TASK TO CARRY OUT
All lines from the top of the records below through the line holding "Western MP | 314 | 0.17 |", and only those, should be printed exactly, minus the pictures.

RECORD EXTRACTS
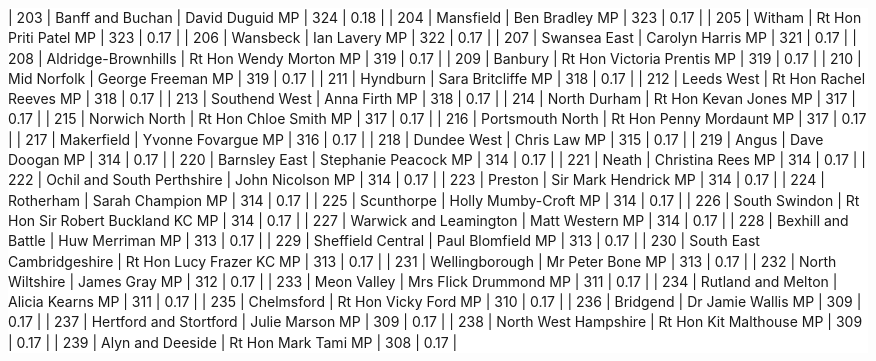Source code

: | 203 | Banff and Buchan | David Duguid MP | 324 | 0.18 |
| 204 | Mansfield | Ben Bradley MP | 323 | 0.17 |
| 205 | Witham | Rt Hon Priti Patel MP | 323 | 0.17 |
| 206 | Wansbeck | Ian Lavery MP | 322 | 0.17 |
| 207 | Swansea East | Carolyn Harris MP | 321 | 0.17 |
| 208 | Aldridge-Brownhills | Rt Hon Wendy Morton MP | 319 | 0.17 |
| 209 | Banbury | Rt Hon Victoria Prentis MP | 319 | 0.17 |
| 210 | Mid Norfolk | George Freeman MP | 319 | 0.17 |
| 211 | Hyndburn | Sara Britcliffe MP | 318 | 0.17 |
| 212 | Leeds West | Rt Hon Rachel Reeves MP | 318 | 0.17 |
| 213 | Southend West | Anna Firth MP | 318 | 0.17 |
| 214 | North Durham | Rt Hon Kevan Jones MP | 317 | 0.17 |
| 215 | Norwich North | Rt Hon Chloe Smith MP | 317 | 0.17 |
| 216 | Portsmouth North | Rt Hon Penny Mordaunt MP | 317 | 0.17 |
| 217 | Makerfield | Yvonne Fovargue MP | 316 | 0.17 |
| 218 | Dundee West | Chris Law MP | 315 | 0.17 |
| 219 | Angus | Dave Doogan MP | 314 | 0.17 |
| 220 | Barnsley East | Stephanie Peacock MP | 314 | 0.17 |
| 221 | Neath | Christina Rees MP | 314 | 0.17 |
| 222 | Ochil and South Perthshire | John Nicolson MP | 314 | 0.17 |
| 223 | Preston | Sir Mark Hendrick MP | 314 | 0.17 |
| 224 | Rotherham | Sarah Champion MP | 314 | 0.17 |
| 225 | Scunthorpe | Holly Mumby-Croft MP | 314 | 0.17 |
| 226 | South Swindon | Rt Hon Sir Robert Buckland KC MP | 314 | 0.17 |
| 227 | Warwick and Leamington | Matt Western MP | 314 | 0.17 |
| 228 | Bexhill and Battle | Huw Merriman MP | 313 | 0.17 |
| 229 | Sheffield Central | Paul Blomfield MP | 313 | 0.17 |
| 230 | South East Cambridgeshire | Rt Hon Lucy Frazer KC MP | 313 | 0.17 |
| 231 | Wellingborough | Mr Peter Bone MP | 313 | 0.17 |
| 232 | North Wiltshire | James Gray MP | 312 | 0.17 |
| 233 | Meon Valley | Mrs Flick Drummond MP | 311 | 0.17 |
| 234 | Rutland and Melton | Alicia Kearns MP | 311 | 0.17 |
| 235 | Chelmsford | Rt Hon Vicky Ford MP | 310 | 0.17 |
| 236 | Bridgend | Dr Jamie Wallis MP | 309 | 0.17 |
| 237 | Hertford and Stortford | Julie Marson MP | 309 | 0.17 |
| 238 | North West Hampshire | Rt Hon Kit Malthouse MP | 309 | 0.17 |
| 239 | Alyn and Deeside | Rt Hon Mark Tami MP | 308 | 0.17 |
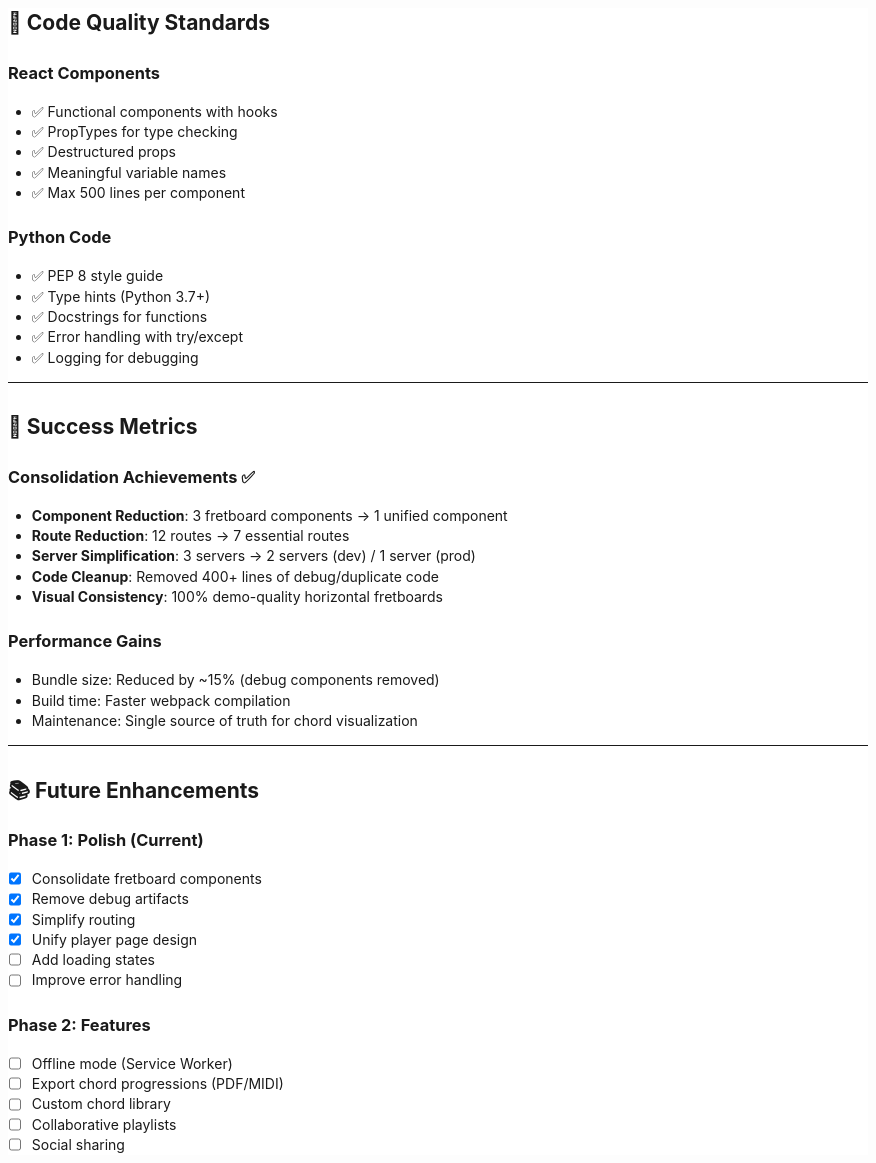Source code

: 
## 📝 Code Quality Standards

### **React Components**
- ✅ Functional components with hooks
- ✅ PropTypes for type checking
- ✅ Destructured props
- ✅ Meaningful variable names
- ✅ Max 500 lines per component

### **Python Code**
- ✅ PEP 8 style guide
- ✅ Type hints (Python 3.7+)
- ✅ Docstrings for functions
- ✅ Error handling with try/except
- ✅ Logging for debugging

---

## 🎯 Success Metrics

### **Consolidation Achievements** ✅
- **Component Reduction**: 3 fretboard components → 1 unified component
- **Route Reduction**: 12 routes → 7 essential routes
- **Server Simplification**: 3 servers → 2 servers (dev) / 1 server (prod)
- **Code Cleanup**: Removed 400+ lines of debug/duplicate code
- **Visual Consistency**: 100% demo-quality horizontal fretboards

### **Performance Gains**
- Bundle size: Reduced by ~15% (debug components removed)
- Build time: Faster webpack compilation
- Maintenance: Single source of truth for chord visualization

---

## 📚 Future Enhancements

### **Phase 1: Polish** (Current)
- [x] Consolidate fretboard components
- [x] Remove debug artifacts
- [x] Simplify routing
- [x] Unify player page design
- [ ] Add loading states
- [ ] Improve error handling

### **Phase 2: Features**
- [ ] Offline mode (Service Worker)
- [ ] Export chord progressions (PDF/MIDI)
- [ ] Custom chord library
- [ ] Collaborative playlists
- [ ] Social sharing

RESPONSE
Source code

: | 203 | Banff and Buchan | David Duguid MP | 324 | 0.18 |
| 204 | Mansfield | Ben Bradley MP | 323 | 0.17 |
| 205 | Witham | Rt Hon Priti Patel MP | 323 | 0.17 |
| 206 | Wansbeck | Ian Lavery MP | 322 | 0.17 |
| 207 | Swansea East | Carolyn Harris MP | 321 | 0.17 |
| 208 | Aldridge-Brownhills | Rt Hon Wendy Morton MP | 319 | 0.17 |
| 209 | Banbury | Rt Hon Victoria Prentis MP | 319 | 0.17 |
| 210 | Mid Norfolk | George Freeman MP | 319 | 0.17 |
| 211 | Hyndburn | Sara Britcliffe MP | 318 | 0.17 |
| 212 | Leeds West | Rt Hon Rachel Reeves MP | 318 | 0.17 |
| 213 | Southend West | Anna Firth MP | 318 | 0.17 |
| 214 | North Durham | Rt Hon Kevan Jones MP | 317 | 0.17 |
| 215 | Norwich North | Rt Hon Chloe Smith MP | 317 | 0.17 |
| 216 | Portsmouth North | Rt Hon Penny Mordaunt MP | 317 | 0.17 |
| 217 | Makerfield | Yvonne Fovargue MP | 316 | 0.17 |
| 218 | Dundee West | Chris Law MP | 315 | 0.17 |
| 219 | Angus | Dave Doogan MP | 314 | 0.17 |
| 220 | Barnsley East | Stephanie Peacock MP | 314 | 0.17 |
| 221 | Neath | Christina Rees MP | 314 | 0.17 |
| 222 | Ochil and South Perthshire | John Nicolson MP | 314 | 0.17 |
| 223 | Preston | Sir Mark Hendrick MP | 314 | 0.17 |
| 224 | Rotherham | Sarah Champion MP | 314 | 0.17 |
| 225 | Scunthorpe | Holly Mumby-Croft MP | 314 | 0.17 |
| 226 | South Swindon | Rt Hon Sir Robert Buckland KC MP | 314 | 0.17 |
| 227 | Warwick and Leamington | Matt Western MP | 314 | 0.17 |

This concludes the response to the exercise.